September 14, 2011
“HP is confused,” said CEO of SGI, Mark Barrenchea during a recent visit to India—and in his opinion, this confusion within HP and other companies, including IBM, is creating a wealth of opportunities for SGI.
As a recent article in the Times of India noted, “HP’s uncertainty is turning out to be good for Barrenechea’s U.S. based supercomputing company, which recently posted better than expected results, even in an uncertain economic environment.”
The SGI CEO claims that “ninety days back Leo Apotheker announced three strategies for the company and 90 days later, he killed two of them.” Among the strategies he refers are HP’s confessed interested in mobility, cloud computing and connectivity.
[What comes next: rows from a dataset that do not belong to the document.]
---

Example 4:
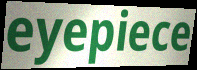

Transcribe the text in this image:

eyepiece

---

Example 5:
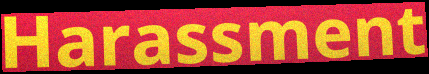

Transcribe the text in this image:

HarassmentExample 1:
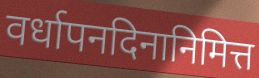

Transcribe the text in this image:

वर्धापनदिनानिमित्त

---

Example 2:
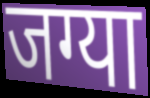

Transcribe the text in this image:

जग्या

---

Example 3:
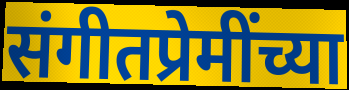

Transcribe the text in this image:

संगीतप्रेमींच्या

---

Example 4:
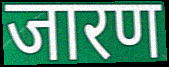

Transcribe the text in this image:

जारण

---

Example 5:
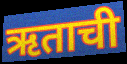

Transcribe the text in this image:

ऋताचीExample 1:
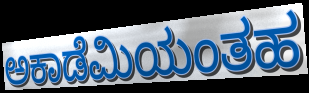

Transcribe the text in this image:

ಅಕಾಡೆಮಿಯಂತಹ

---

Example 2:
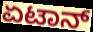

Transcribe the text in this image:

ಏಟಾನ್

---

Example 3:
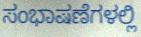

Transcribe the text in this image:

ಸಂಭಾಷಣೆಗಳಲ್ಲಿ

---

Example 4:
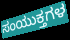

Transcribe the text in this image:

ಸಂಯುಕ್ತಗಳ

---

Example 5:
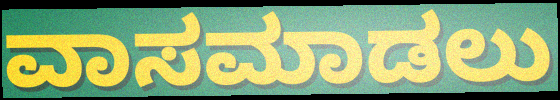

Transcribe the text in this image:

ವಾಸಮಾಡಲು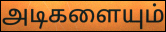
அடிகளையும்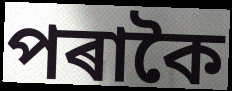
পৰাকৈ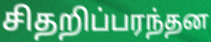
சிதறிப்பரந்தனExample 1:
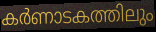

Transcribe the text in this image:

കർണാടകത്തിലും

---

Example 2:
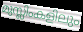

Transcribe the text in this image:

മുസ്ലിംകളിലും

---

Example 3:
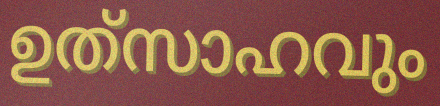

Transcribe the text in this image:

ഉത്‌സാഹവും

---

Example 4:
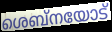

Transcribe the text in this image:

ശെബ്നയോട്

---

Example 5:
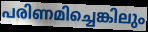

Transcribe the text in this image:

പരിണമിച്ചെങ്കിലുംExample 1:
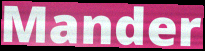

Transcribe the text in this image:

Mander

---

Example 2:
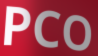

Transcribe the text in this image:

PCO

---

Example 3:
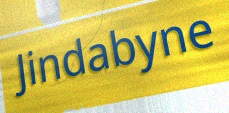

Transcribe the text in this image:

Jindabyne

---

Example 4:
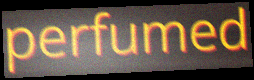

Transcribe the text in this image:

perfumed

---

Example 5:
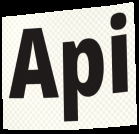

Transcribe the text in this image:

Api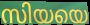
സിയയെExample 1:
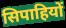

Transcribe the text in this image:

Not long after those announcements, the company pulled back on one of its consumer tablet devices, which were central to the company’s mobile and connectivity plans.
SGI’s strength is, of course, its role in the high performance computing market—a potentially lucrative playing field for IBM and HP alike. However, according to Barrenechea, both of those companies are suffering from sloppy strategies that are leaving SGI with a host of potential sources for new business.
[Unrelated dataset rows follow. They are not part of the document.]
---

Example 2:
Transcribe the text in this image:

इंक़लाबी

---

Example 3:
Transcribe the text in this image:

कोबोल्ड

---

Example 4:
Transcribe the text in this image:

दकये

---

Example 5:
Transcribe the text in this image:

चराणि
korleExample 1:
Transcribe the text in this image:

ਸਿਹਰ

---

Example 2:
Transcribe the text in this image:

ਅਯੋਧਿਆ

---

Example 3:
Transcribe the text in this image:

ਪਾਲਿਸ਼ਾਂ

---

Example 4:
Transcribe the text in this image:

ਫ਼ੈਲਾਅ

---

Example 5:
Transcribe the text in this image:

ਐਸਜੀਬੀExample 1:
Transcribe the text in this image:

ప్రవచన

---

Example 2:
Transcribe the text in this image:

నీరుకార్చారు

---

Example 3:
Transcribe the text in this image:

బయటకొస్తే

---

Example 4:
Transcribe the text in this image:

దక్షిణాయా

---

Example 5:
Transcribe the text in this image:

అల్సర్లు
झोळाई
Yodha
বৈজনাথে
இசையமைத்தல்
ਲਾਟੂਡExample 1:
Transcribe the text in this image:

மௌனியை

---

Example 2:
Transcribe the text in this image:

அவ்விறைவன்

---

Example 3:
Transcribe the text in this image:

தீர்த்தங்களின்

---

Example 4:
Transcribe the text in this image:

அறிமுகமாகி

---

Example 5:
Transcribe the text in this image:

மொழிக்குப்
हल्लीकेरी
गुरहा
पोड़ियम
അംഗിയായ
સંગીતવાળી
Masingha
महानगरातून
According to the Times, “HP and IBM are almost 100 times larger than SGI, which expects to grow 24% to $780 million in FY' 12. But Barrenechea says SGI competes with HP at least a couple of dozen times in a year.” They reported that Barrenechea, who supplies supercomputing servers to Nasa, says customers “don't want to stick on with a company, who may tomorrow exit high performance computing, leaving them in the lurch.”
"IBM just walked away from a customer at the University of Illinois, a $200-million dollar project. I don't know how you will build a trusted relationship with a customer when you are willing to stand up to an important system and say just kidding," said Barrenechea.
According to the SGI CEO, "Technical computing is seeing a resurgence in many ways with many core processing, faster connectivity speeds, different price points to run tough math problems ... we are getting the sense that it's starting to hit an inflection point and starting to accelerate now," he said. Supercomputing power has crossed 20 petaflops per second, he says.